Oh, I could imagine many things that would demonstrate this. The simplest evidence would be that the model is mechanically-plausibly forming thoughts before (or even in conjunction with) the language to represent them. This is the opposite of how the vanilla transformer models work now—they exclusively model the language first, and then incidentally, the world.
nb., this is not the only way one could achieve this. I'm just saying this is one set of things that, if I saw it, it would immediately catch my attention.
Transformers, like other deep neural networks, have many hidden layers before the output. Are you certain that those hidden layers aren't modeling the world first before choosing an output token? Deep neural networks (including transformers) trained on board games have been found to develop an internal representation of the board state. (eg. https://arxiv.org/pdf/2309.00941)
On the contrary, it is clear to me they definitely ARE modeling the world, either directly or indirectly. I think basically everyone knows this, that is not the problem, to me.
What I'm asking is whether we really have enough evidence to say the models are "alignment faking." And, my position to the replies above is that I think we do not have evidence that is strong enough to suggest this is true.
Oh, I see. I misunderstood what you meant by "they exclusively model the language first, and then incidentally, the world." But assuming you mean that they develop their world model incidentally through language, is that very different than how I develop a mental world-model of Quidditch, time-turner time travel, and flying broomsticks through reading Harry Potter novels?
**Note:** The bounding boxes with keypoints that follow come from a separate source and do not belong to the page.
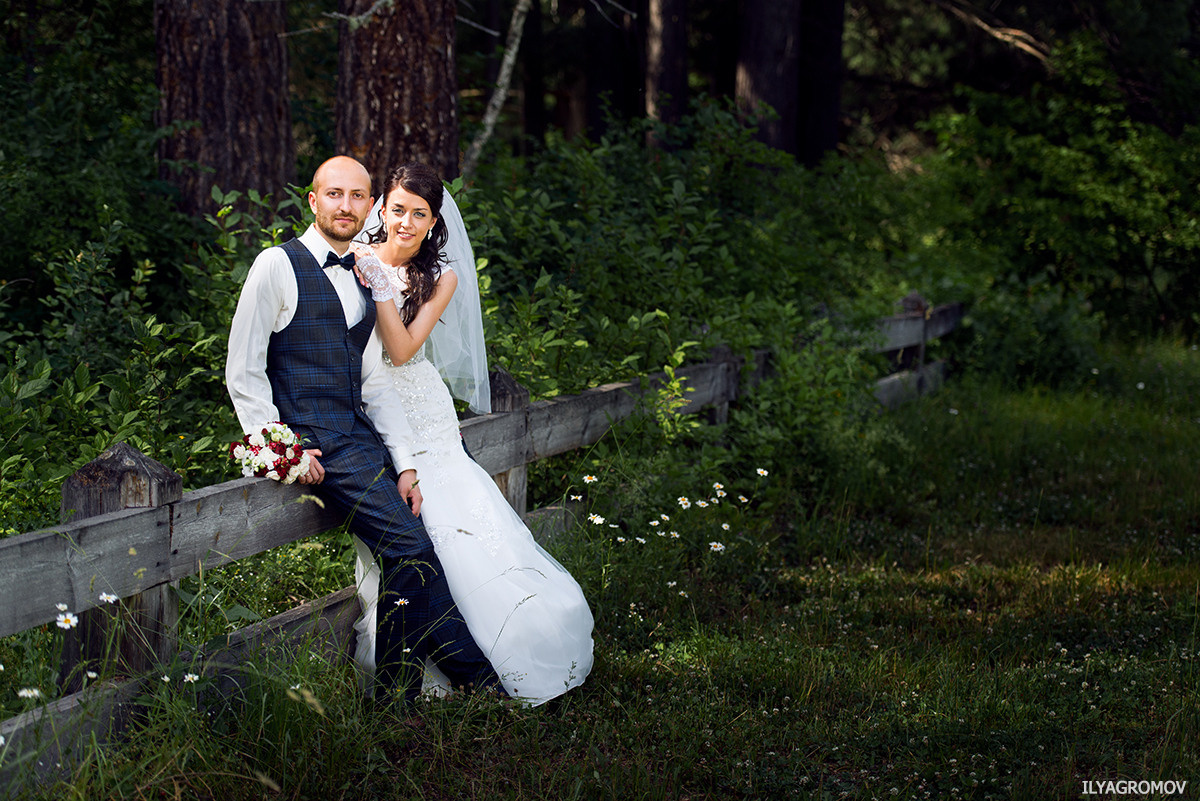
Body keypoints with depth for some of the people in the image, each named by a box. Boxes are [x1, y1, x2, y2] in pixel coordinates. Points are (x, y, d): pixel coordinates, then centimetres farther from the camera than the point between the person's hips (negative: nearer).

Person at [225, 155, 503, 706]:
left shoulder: (365, 278, 17)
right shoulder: (278, 266, -3)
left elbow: (375, 381, 14)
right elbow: (243, 373, -5)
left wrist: (406, 462, 3)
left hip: (362, 434, 7)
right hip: (311, 442, -7)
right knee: (408, 546, -21)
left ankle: (397, 695, -3)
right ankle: (477, 678, -9)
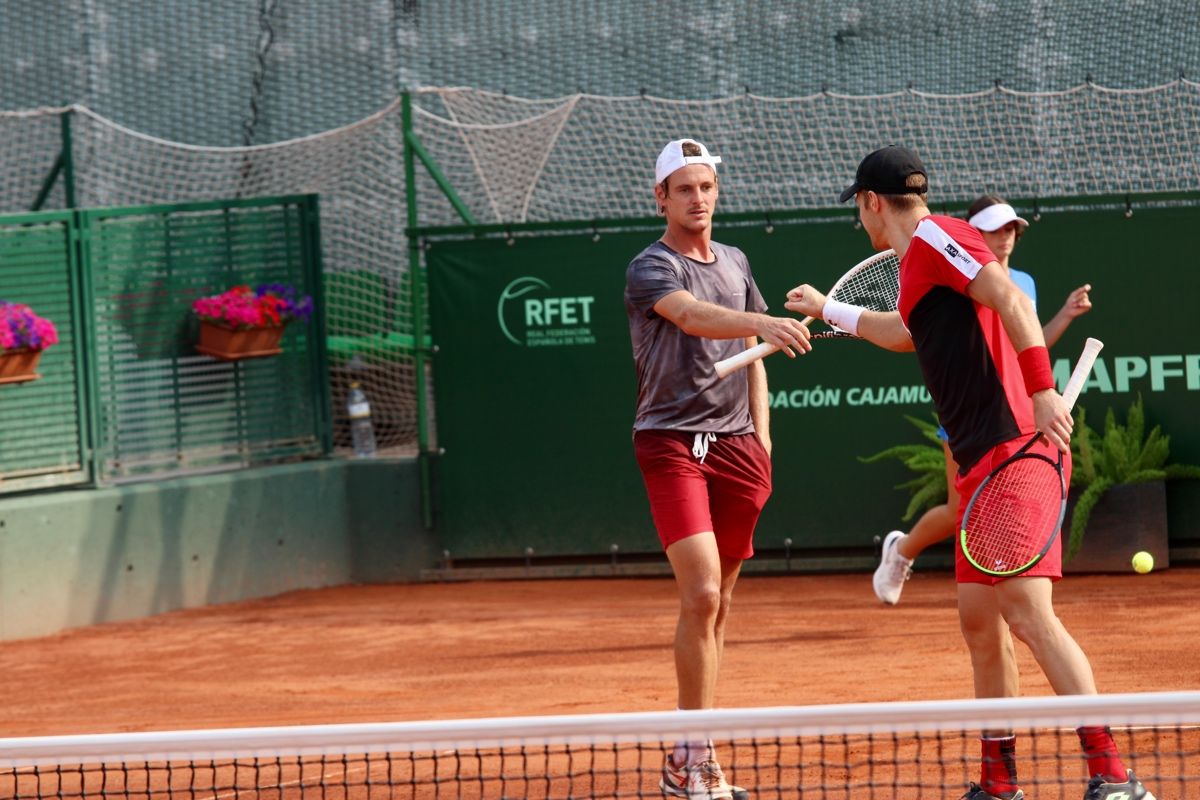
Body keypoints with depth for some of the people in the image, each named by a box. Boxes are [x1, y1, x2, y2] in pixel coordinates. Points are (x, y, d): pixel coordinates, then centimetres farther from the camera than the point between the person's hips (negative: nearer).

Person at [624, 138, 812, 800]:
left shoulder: (735, 263, 15)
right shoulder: (650, 268, -7)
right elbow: (693, 316, -28)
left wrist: (761, 434, 14)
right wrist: (765, 323, -44)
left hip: (734, 442, 6)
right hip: (671, 441, -6)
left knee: (716, 603, 8)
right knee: (701, 594, -18)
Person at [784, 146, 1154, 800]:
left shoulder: (935, 237, -6)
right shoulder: (917, 263, 23)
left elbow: (1009, 298, -19)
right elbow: (905, 333, 44)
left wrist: (1042, 392, -29)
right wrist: (829, 311, 57)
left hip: (1015, 450, -10)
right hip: (981, 461, 10)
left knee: (1027, 613, -19)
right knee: (979, 618, 13)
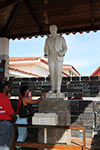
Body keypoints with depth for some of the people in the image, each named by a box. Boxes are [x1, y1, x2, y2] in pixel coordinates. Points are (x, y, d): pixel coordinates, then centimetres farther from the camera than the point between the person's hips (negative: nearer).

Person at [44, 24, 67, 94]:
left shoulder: (61, 38, 5)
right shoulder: (48, 40, 9)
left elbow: (65, 48, 6)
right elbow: (46, 49, 4)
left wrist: (63, 53, -16)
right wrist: (46, 54, -18)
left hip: (59, 58, -2)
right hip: (51, 59, 2)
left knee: (58, 73, -7)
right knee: (52, 74, 1)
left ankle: (58, 89, -3)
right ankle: (53, 89, 9)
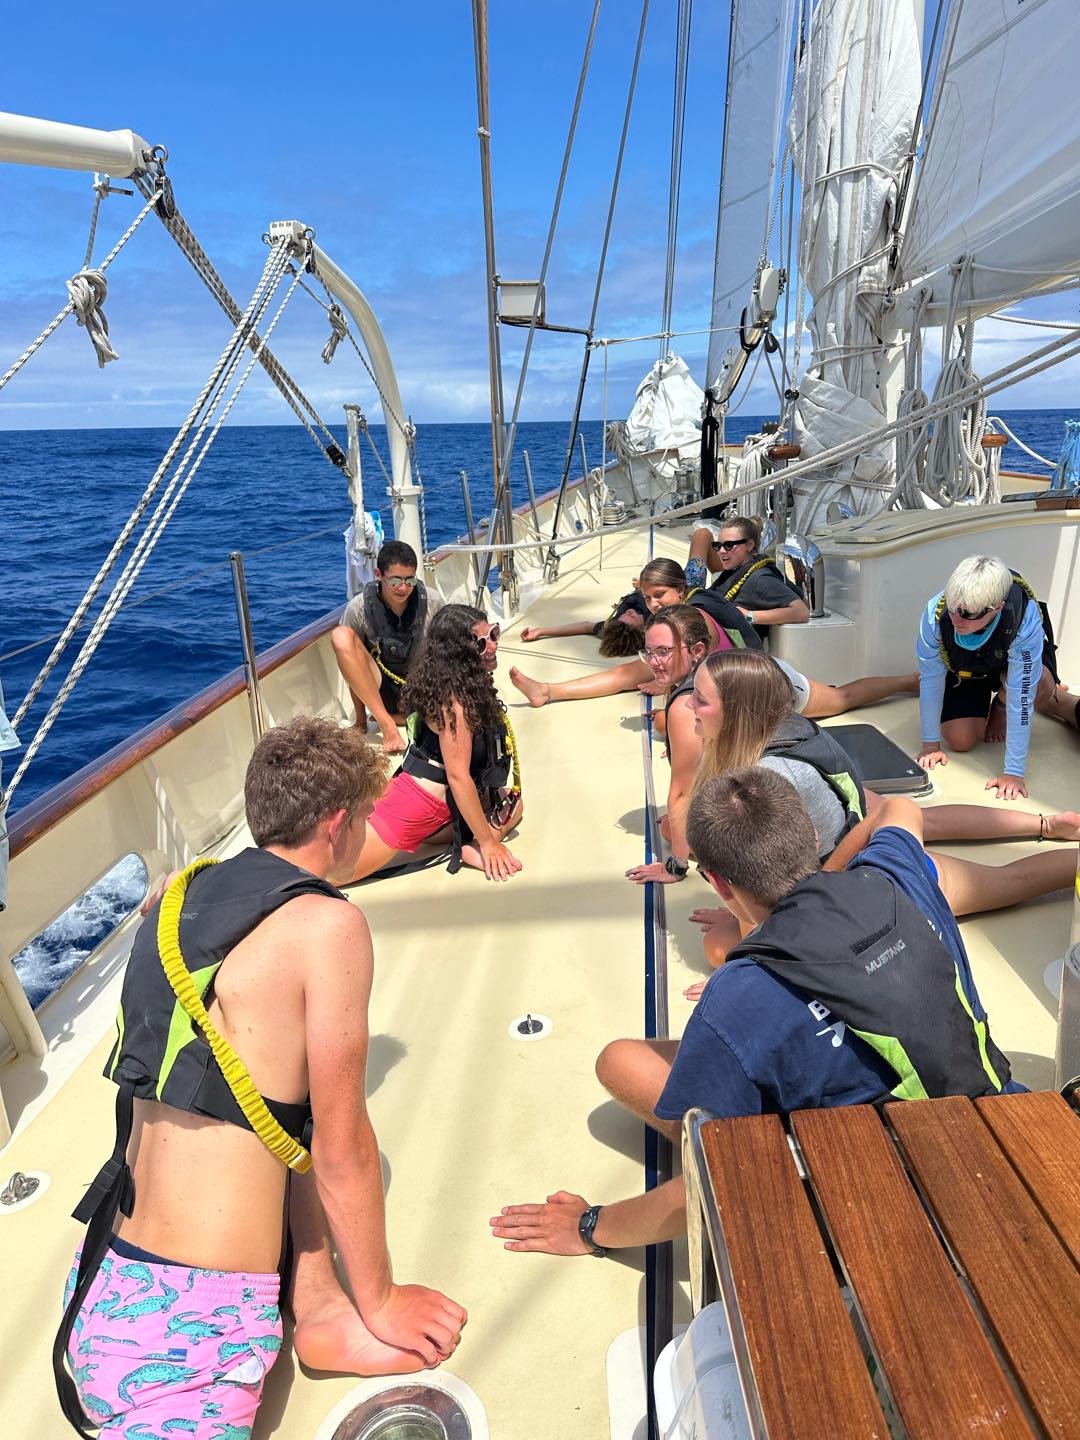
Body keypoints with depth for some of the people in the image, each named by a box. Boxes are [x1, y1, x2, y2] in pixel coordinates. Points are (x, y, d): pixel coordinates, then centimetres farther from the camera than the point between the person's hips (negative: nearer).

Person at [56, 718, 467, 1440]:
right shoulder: (328, 924, -18)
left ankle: (316, 1302, 8)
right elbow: (342, 1148, -10)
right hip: (188, 1323, -7)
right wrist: (380, 1305, 6)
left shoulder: (184, 895, 4)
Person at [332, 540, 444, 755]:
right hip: (374, 689, 0)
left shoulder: (433, 602, -9)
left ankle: (398, 717, -5)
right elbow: (350, 659, -8)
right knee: (340, 636, -27)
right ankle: (386, 724, -29)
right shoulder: (359, 608, -12)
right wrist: (361, 720, -11)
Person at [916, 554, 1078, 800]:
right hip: (963, 671, 1)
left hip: (1009, 664, -1)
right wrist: (930, 743, -18)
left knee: (1037, 689, -34)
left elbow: (1021, 695, -39)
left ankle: (999, 706, 4)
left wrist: (1014, 771, -38)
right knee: (960, 740, -13)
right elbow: (931, 679, -25)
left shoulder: (1025, 620, -41)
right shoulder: (936, 612, -37)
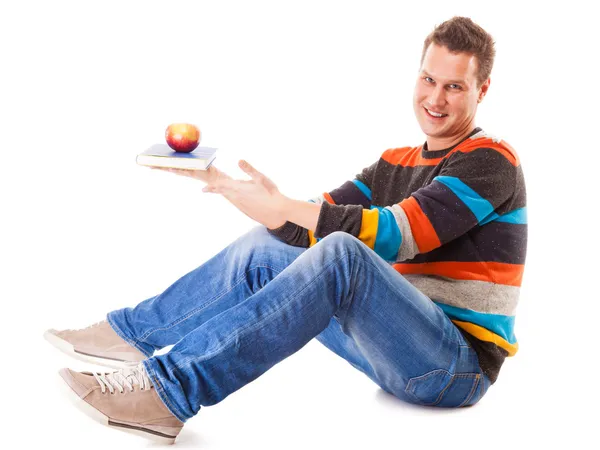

The main consequence to the models is that whatever they want to learn about the real world has to be learned, indirectly, through an objective function that primarily models things that are mostly irrelevant, like English syntax. This is the reason why it is relatively easy to teach models new "facts" (real of fake) but empirically and theoretically harder to get them to reliably reason about which "facts" are and aren't true: a lot of, maybe most, of the "space" in a model is taken up by information related to either syntax or polysemy (words that mean different things in different contexts), leaving very little left over for models of reasoning, or whatever else you want.
Ultimately, this could be mostly fine except resources for representing what is learned are not infinite and in a contest between storing knowledge about "language" and anything else, the models "generally" (with some complications) will prefer to store knowledge about the language, because that's what the objective function requires.
It gets a little more complicated when you consider stuff like RLHF (which often rewards world modeling) and ICL (in which the model extrapolates from the prompt) but more or less it is true.
That's a nicely clear ask but I'm not sure why it should be decisive for whether there's genuine depth of thought (in some sense of thought). It seems to me like an open empirical question how much world modeling capability can emerge from language modeling, where the answer is at least "more than I would have guessed a decade ago." And if the capability is there, it doesn't seem like the mechanics matter much.
I think the consensus is that the general purpose transformer-based pertaining models like gpt4 are roughly as good as they’ll be. o1 seems like it will be slightly better in general. So I think it’s fair to say the capability is not there, and even if it was the reliability is not going to be there either, in this generation of models.
It might be true that pretraining scaling is out of juice - I'm rooting for that outcome to be honest - but I don't think it's "consensus". There's a lot of money being bet the other way.
It is the consensus. I can’t think of a single good researcher I know who doesn’t think this. The last holdout might have been Sutskever, and at NeurIPS he said pretaining as we know it is ending because we ran out of data and synthetics can’t save it. If you have an alternative proposal for how it avoids death I’d love to hear it but currently there are 0 articulated plans that seem plausible and I will bet money that this is true of most researchers.
nb., this is not the only way one could achieve this. I'm just saying this is one set of things that, if I saw it, it would immediately catch my attention.